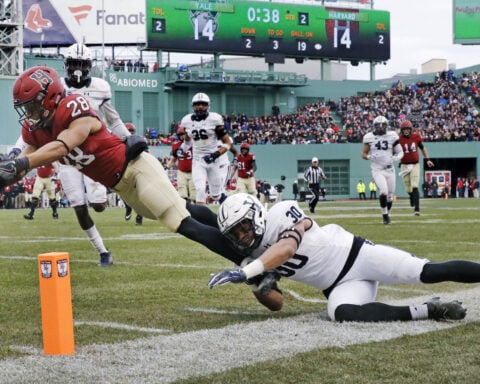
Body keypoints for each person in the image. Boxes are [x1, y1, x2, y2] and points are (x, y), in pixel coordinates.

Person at [0, 65, 248, 268]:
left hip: (136, 169)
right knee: (185, 208)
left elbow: (63, 145)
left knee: (181, 223)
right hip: (122, 187)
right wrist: (5, 175)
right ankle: (241, 233)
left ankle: (248, 261)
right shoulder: (36, 129)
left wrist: (20, 163)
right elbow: (20, 166)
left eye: (33, 105)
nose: (29, 112)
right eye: (26, 107)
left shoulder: (73, 105)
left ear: (51, 96)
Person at [207, 193, 480, 323]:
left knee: (426, 272)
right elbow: (277, 305)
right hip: (338, 286)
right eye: (235, 233)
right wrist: (256, 284)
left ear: (256, 214)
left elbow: (287, 248)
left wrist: (248, 271)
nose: (242, 237)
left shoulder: (281, 212)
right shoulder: (250, 257)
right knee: (341, 312)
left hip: (360, 255)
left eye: (244, 227)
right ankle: (430, 310)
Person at [180, 92, 238, 205]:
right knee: (200, 189)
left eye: (203, 104)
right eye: (197, 104)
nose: (200, 106)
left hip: (213, 160)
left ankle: (231, 207)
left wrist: (215, 155)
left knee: (216, 194)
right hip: (198, 160)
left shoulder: (214, 119)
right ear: (193, 106)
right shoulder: (186, 121)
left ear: (208, 106)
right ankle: (199, 218)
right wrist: (180, 150)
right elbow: (187, 141)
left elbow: (227, 143)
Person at [362, 116, 403, 225]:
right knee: (383, 191)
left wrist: (397, 157)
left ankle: (388, 214)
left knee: (390, 195)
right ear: (374, 127)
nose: (380, 128)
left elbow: (400, 152)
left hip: (390, 169)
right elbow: (363, 154)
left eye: (382, 126)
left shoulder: (392, 136)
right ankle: (384, 215)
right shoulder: (369, 137)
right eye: (378, 126)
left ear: (386, 126)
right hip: (377, 169)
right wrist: (369, 157)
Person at [398, 120, 435, 216]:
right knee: (407, 189)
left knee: (414, 185)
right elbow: (396, 151)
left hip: (415, 164)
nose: (406, 131)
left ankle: (417, 209)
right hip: (404, 165)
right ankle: (411, 197)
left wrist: (428, 159)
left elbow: (423, 148)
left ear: (411, 130)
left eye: (407, 129)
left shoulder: (416, 137)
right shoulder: (399, 139)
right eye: (404, 129)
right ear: (402, 130)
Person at [166, 126, 196, 203]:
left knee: (194, 195)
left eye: (184, 134)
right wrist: (166, 168)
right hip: (181, 172)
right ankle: (186, 211)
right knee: (182, 195)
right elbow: (174, 159)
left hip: (194, 171)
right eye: (181, 135)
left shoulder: (194, 143)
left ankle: (198, 212)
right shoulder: (176, 145)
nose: (183, 136)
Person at [123, 122, 143, 225]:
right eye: (128, 131)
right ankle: (128, 206)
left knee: (140, 193)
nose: (129, 133)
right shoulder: (120, 141)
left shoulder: (138, 140)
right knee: (120, 189)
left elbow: (146, 153)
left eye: (131, 131)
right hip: (124, 168)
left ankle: (139, 216)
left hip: (136, 168)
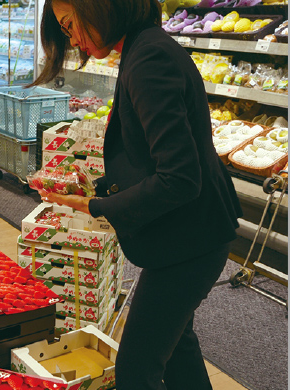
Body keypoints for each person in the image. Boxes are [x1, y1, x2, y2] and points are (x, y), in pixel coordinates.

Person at [33, 0, 243, 389]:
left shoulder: (148, 59)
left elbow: (179, 177)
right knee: (178, 345)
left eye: (68, 24)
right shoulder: (144, 48)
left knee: (135, 368)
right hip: (194, 231)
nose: (73, 38)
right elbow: (156, 158)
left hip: (190, 240)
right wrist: (92, 187)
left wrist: (98, 206)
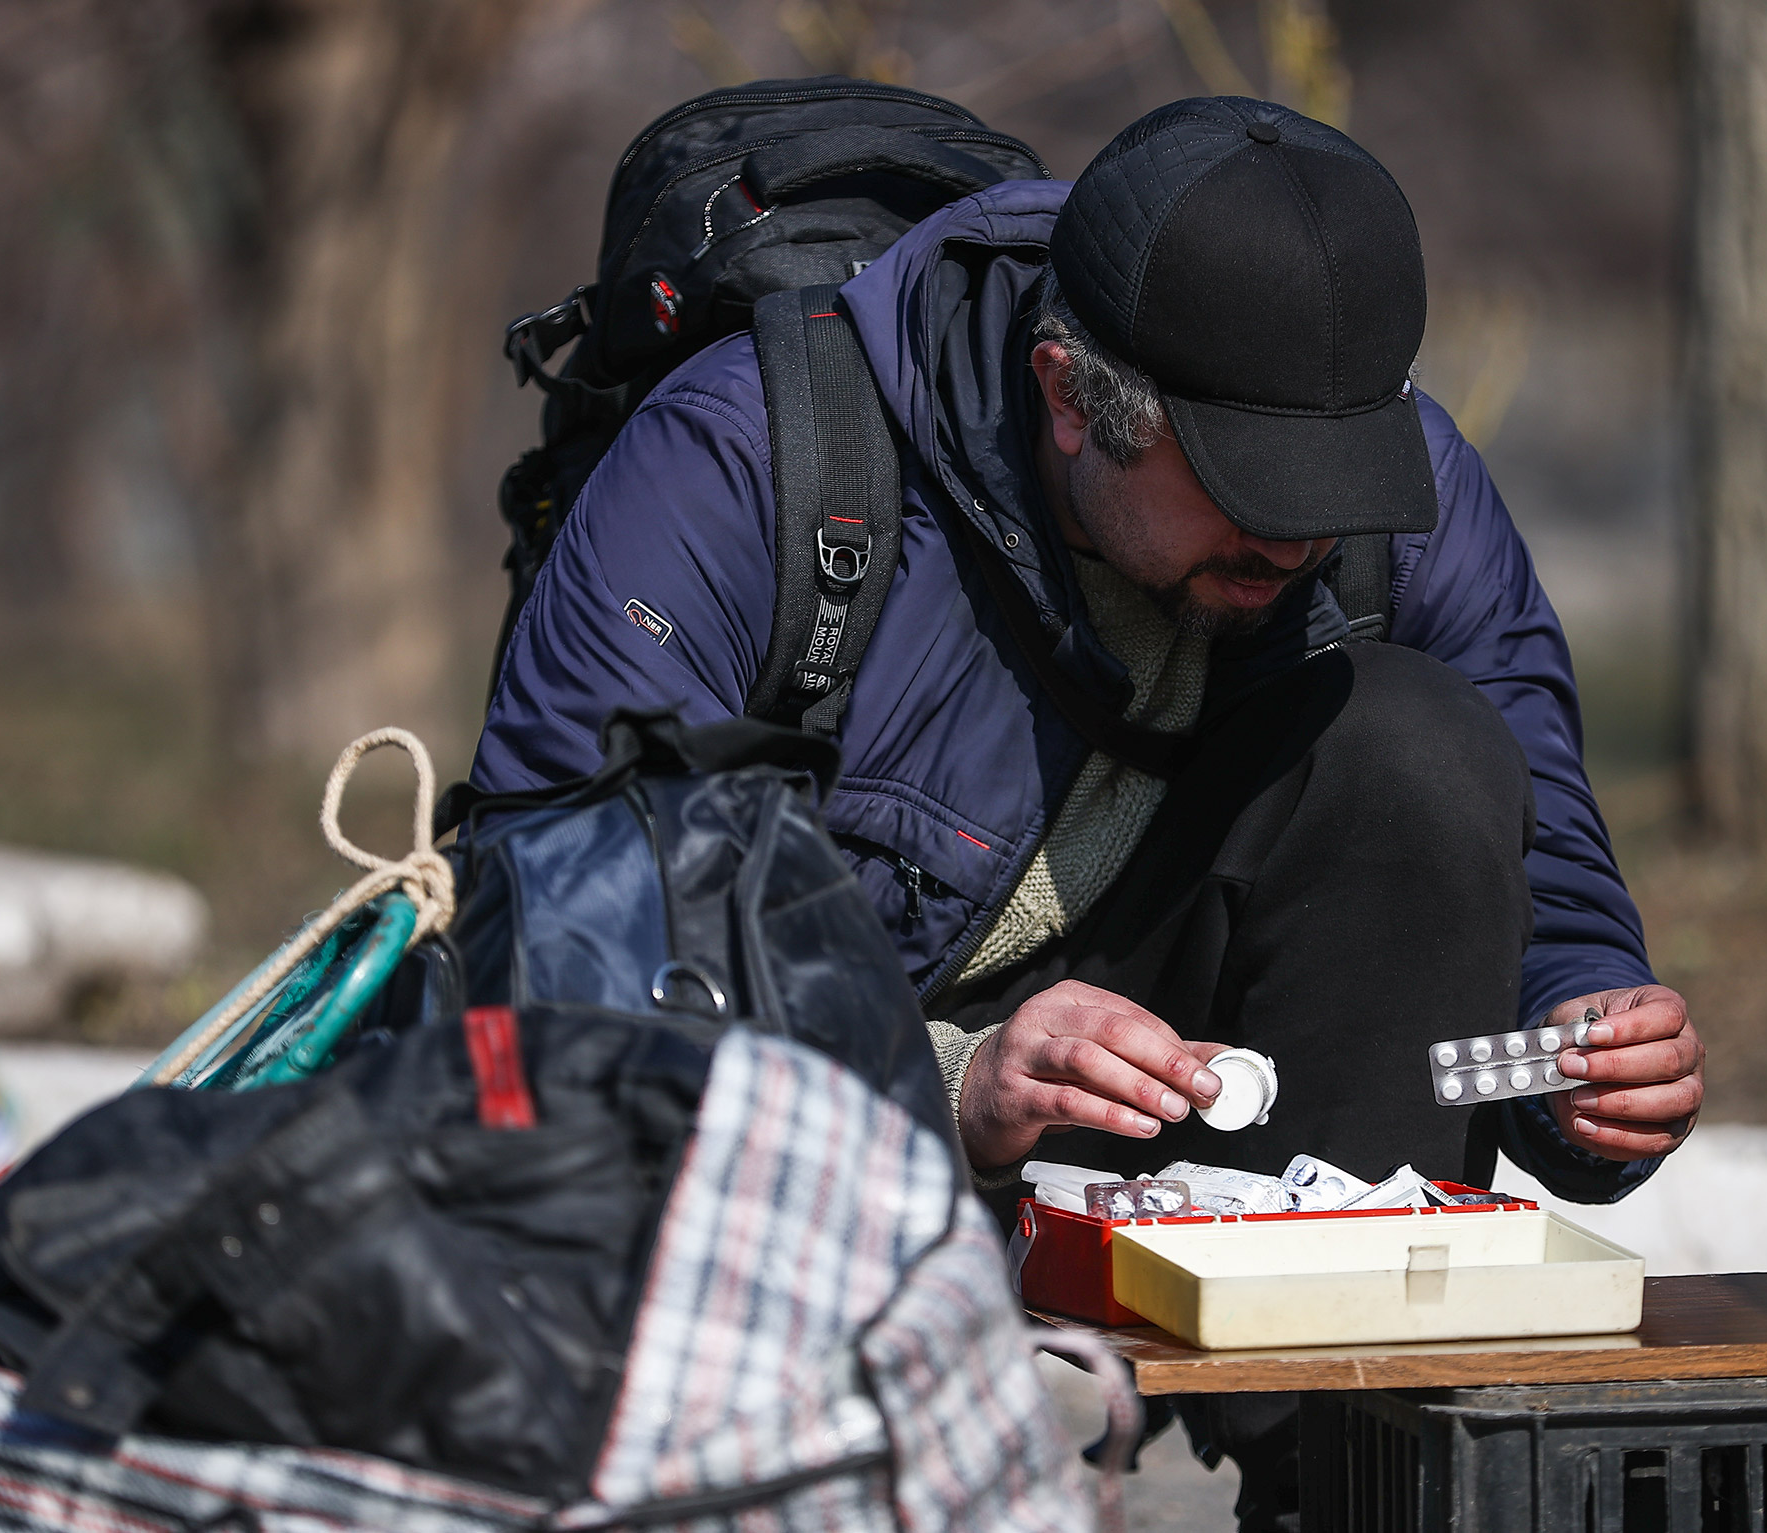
◇ ◇ ◇ ◇ ◇ ◇ ◇
• Instructions to follow
Working from the material above, restate word for word the lines between the line with "right elbow: (20, 166)" and the line with "left ankle: (417, 209)", both included, and only those.

• Problem solution
right elbow: (20, 166)
left eye: (33, 105)
nose: (29, 112)
right eye: (26, 107)
left shoulder: (73, 105)
left ear: (51, 96)
Person at [207, 193, 480, 323]:
left knee: (426, 272)
right elbow: (277, 305)
right hip: (338, 286)
right eye: (235, 233)
right wrist: (256, 284)
left ear: (256, 214)
left elbow: (287, 248)
left wrist: (248, 271)
nose: (242, 237)
left shoulder: (281, 212)
right shoulder: (250, 257)
right knee: (341, 312)
left hip: (360, 255)
left eye: (244, 227)
right ankle: (430, 310)
Person at [180, 92, 238, 205]:
right knee: (200, 189)
left eye: (203, 104)
right eye: (197, 104)
nose: (200, 106)
left hip: (213, 160)
left ankle: (231, 207)
left wrist: (215, 155)
left knee: (216, 194)
right hip: (198, 160)
left shoulder: (214, 119)
right ear: (193, 106)
right shoulder: (186, 121)
left ear: (208, 106)
right ankle: (199, 218)
right wrist: (180, 150)
right elbow: (187, 141)
left elbow: (227, 143)
Person at [362, 116, 403, 225]:
right knee: (383, 191)
left wrist: (397, 157)
left ankle: (388, 214)
left knee: (390, 195)
right ear: (374, 127)
nose: (380, 128)
left elbow: (400, 152)
left hip: (390, 169)
right elbow: (363, 154)
left eye: (382, 126)
left shoulder: (392, 136)
right ankle: (384, 215)
right shoulder: (369, 137)
right eye: (378, 126)
left ear: (386, 126)
right hip: (377, 169)
right wrist: (369, 157)
Person at [398, 120, 435, 216]:
right knee: (407, 189)
left knee: (414, 185)
right elbow: (396, 151)
left hip: (415, 164)
nose: (406, 131)
left ankle: (417, 209)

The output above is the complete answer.